See also Conversation Book 35, 31v-35v. Wieck recounted in the Conversation Book that Doctors Samuel Friedrich Hanemann (1755-1843) and Moritz Wilhelm Müller (1784-1849), were having success in treating hardness of hearing through homeopathy, sometimes in a matter of four to six weeks. Hahnemann was the founder of homeopathy. Wieck says Hahnemann cured his wife’s cramps permanently within 4 weeks. But exercise in the open air, in all weather, is key.

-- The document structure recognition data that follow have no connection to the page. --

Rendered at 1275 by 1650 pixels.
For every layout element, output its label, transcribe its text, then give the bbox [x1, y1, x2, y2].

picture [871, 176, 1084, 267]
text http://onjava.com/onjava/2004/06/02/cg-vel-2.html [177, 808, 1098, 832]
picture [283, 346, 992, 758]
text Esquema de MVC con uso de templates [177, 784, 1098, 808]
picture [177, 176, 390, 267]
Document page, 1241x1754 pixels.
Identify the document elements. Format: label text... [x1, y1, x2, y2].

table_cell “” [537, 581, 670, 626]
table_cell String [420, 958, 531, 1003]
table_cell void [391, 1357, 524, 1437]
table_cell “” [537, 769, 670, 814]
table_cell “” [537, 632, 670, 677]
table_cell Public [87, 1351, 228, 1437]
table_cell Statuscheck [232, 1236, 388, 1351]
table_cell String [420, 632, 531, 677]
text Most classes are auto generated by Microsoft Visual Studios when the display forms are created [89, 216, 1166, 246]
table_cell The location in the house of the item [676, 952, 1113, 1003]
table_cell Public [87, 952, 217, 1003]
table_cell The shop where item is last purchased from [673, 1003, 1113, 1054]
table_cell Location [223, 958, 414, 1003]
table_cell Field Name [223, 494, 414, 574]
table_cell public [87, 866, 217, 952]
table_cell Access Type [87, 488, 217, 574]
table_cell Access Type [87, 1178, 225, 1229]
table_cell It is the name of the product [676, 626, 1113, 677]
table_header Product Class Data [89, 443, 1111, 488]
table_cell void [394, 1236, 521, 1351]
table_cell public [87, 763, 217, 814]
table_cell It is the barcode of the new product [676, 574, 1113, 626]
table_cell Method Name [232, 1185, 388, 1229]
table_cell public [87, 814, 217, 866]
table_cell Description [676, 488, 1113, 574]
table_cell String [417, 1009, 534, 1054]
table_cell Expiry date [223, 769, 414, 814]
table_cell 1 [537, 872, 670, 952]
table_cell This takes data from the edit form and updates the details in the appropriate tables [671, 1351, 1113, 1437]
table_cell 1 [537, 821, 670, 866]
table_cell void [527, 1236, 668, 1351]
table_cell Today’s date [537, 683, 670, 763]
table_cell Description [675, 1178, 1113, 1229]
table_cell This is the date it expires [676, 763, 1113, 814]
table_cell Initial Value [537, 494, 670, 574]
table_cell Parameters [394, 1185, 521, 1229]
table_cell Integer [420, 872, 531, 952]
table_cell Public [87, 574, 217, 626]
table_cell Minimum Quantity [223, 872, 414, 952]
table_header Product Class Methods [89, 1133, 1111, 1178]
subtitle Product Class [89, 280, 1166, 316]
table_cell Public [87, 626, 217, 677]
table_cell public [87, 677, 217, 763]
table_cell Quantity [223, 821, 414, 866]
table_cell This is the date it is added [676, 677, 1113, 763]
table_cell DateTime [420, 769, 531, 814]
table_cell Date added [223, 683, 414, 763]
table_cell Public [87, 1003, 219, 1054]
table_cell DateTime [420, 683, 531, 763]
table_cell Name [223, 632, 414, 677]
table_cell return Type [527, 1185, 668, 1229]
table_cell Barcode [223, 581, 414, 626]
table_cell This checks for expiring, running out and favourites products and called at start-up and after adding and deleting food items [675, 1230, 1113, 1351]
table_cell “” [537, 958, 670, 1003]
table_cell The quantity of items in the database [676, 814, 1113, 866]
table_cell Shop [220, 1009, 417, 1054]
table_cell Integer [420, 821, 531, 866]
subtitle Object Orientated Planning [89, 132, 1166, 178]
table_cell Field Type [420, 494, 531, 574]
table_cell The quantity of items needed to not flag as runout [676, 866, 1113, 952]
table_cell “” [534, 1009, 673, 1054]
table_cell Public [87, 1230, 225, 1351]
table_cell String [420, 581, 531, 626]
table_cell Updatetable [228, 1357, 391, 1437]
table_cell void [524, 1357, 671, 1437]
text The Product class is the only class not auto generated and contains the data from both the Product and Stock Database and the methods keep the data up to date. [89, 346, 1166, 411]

Wieck also raises the problematic subject of Leipzig publisher C.F. Peters. Wieck suggests that he is one of the finest publishers and should get some of Beethoven’s immortal works. When Beethoven reacts badly [Peters rejected Beethoven’s compositions as unworthy of him, along with casual anti-Semitism against publisher Adolf Schlesinger], Wieck backs up and agrees that Peters is not a musical connoisseur, but is otherwise fine. Beethoven also demonstrates impatience with Wieck’s questions about new symphonies and a new opera, cutting him off mid-word.

As Wieck is going, he notes that his daughter Clara does not like Vienna and is very dissatisfied there. Beethoven probably agreed with her on that point. Clara will nevertheless in 1837-1838 take Vienna by storm at the age of 18, winning acclaim as she performs Beethoven’s “Appassionata” sonata and others. But little Clara is not yet a pianist in the summer of 1823, and will only begin receiving piano lessons from her mother Mariane Wieck, a prominent Leipzig singer and tutor, over the next year.

There are no more Conversation Book entries over the next four days, until Sunday, July 13. Beethoven probably had no visitors in Hetzendorf and would have had some uninterrupted time to work on the last two movements of the Ninth Symphony. Or he may have spent that time stewing about Brother Johann and his unfaithful wife.

Today’s Leipzig Allgemeine musikalische Zeitung (Nr. 28) at col. 450 reports of a revival of Beethoven’s opera Fidelio, op.72, in Cassel (now Kassel) after a long absence. “Beethoven’s Fidelio, already a favorite opera of our audience, received unanimous support. Herr Gerstäcker’s Florestan was masterful in every respect. Only Herr Berthold (Rokko [sic]) left the impression of coldness, but as we learned later on was the result of an indisposition. Dem. Brown (Fidelio) performed the difficult and tiring role to everyone’s satisfaction.”

The same issue at col. 451 discloses that at the fourth subscription concert of the Cassel orchestra, Beethoven’s Pastoral Symphony op.68 was the opening piece, while the Fifth Symphony, op.67 was performed at the seventh concert.

The Wiener Zeitung for today includes an advertisement by Sauer & Leidesdorf for Ferdinand Ries Rondeau for Pianoforte on a Scottish Theme, op.102/2. The publisher also notes that forthcoming to press are several new works by Ries. Those will include Ries’ Fourth Piano Concerto, which will be the subject of discussion by Beethoven in a few weeks.